Thursday, April 19, 2007

Travels with my camera...

The recent hiking trip in the south island of New Zealand gave me some problems. Usually I would take the full kit and a laptop to download the photos each night. But this was a hiking trip and anything I took had to be carried for four days.

Also, the overnight stops were at lodges deep in the New Zealand wilderness with no access other than walking and by helicopter. Power is supplied by generators that are turned off at 10.00 pm. When they get switched back on at 6.00 am, it was all systems go until we started walking at 7.30. So there were limited opportunities (and power points) for re-charging batteries.

I decided to leave the laptop and camera battery charger behind, take a pile of CF cards and a few spare charged batteries. I finished the trip with one empty CF card and one unused battery. I wouldn’t have wanted to cut it much finer.

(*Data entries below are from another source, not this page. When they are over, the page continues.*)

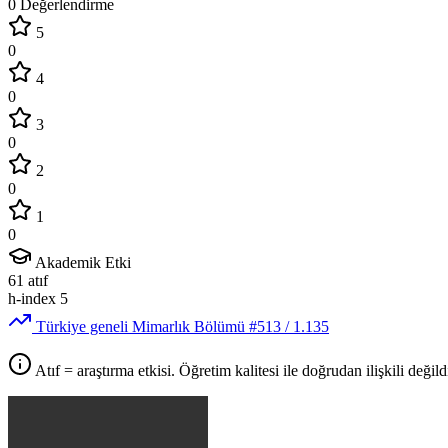
0 Değerlendirme
5
0
4
0
3
0
2
0
1
0
Akademik Etki
61
atıf
h-index
5
Türkiye geneli Mimarlık Bölümü
#513
/ 1.135
Atıf = araştırma etkisi. Öğretim kalitesi ile doğrudan ilişkili değildi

I also left behind the 75-200 mm tele and the 20 mm wide angle and rely on the 28-135 mm all-purpose lens. There were a couple of occasions when a big tele would have been useful (but it would have been a major problem to carry) and one occasion when the 20 mm would have produced a great image (at the top of Mackinnon pass we saw a superb rainbow arching from one side of the valley to the other in a perfect arc, best rainbow I have ever seen, but the 28 mm didn’t quite get it all in) but the all-purpose lens did a good job in the majority of circumstances.

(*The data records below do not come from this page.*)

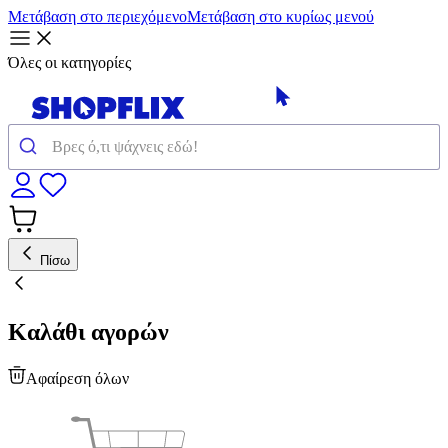
Μετάβαση στο περιεχόμενο
Μετάβαση στο κυρίως μενού
Όλες οι κατηγορίες
Πίσω
Καλάθι αγορών
Αφαίρεση όλων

Taking photos while walking along the valleys was a little tricky in places. The light levels were very low at the best of times in the dense rainforest and marginal when the sky was overcast or early in the morning. I should have used the image stabiliser setting more than I did, but I was worried about battery usage.

Also, because of the dim light at the valley floor and the sunlit mist/light cloud in the sky, the dynamic range between sky and shadow was a little hard to deal with at times.

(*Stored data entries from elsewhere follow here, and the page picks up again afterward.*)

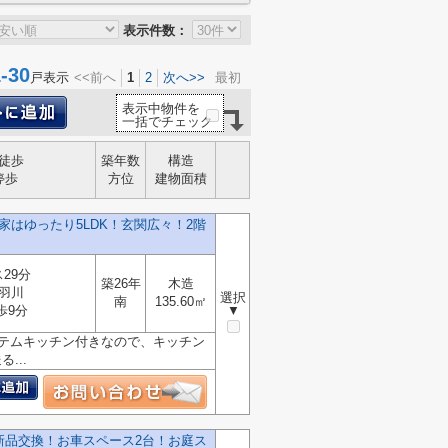
表示件数：
30
戸表示
<<前へ
1
2
次へ>>
最初
表示中物件を
一括でチェック
徒歩
築年数
構造
停歩
方位
建物面積
はゆったり5LDK！玄関広々！2階
29分
築26年
木造
羽川
選択
南
135.60㎡
歩9分
▼
ステムキッチン付きなので、キッチン
...
新品交換！お車スペース2台！お庭ス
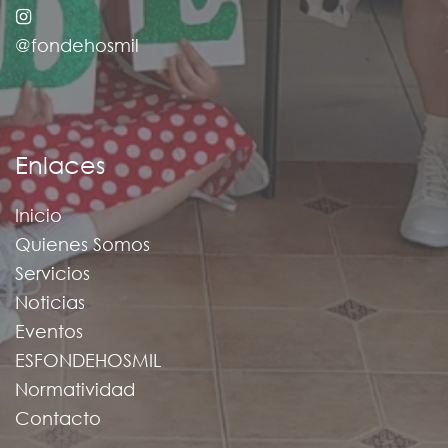
@fondehosmil
Enlaces
Inicio
Quienes Somos
Servicios
Noticias
Eventos
ESFONDEHOSMIL
Normatividad
Contacto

So that I could take photos as I walked along the valley floor, I decided to carry it in my hand. It was more comfortable in the back pack, but the rigmarole of trying to get the camera out every time I wanted to take a shot got very old very fast. There were times it became uncomfortable or difficult while climbing over trees and rocks, but I carried the old D60 for 55 kilometres.

It was a great trip, I am still going through the hundreds of shots I took, but I have some images I am very happy with.In May we are off again, this time to Malta and Sicily for a month. Currently the plan is to take the laptop and I have just ordered a new toy, a Vosonic image tank that is supposed to hold 80 Gb of images that can be downloaded directly from CF cards.